Single out the lines of the material that contain "างระม" and copy them.

» **EXERCISE MATERIAL**
==*==
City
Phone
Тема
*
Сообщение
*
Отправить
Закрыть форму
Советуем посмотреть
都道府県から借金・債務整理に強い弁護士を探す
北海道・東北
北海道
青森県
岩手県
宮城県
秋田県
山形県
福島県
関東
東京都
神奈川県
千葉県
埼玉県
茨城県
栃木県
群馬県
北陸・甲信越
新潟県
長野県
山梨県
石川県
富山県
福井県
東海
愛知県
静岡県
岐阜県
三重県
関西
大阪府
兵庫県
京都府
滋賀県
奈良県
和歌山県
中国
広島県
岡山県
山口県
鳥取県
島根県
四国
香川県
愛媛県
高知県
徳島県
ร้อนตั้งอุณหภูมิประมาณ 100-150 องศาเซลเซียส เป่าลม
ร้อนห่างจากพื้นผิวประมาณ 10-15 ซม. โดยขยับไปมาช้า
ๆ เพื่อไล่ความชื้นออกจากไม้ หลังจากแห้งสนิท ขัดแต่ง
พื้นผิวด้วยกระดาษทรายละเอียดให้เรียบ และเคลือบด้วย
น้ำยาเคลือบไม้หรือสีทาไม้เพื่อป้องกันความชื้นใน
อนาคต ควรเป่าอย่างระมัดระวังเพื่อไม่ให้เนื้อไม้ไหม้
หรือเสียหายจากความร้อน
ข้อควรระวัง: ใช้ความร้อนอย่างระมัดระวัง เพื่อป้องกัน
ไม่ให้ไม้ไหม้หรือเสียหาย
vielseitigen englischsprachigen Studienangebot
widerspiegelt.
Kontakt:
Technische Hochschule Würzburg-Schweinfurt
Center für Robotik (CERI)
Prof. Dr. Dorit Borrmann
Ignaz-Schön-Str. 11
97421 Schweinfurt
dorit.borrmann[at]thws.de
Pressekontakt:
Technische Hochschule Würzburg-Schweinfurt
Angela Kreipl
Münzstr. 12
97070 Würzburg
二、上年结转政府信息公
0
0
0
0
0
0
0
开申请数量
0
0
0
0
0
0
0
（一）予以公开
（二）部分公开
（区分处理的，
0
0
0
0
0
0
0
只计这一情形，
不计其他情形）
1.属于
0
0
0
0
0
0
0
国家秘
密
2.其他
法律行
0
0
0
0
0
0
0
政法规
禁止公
==*==
» **EXERCISE SOLUTION**
อนาคต ควรเป่าอย่างระมัดระวังเพื่อไม่ให้เนื้อไม้ไหม้
ข้อควรระวัง: ใช้ความร้อนอย่างระมัดระวัง เพื่อป้องกัน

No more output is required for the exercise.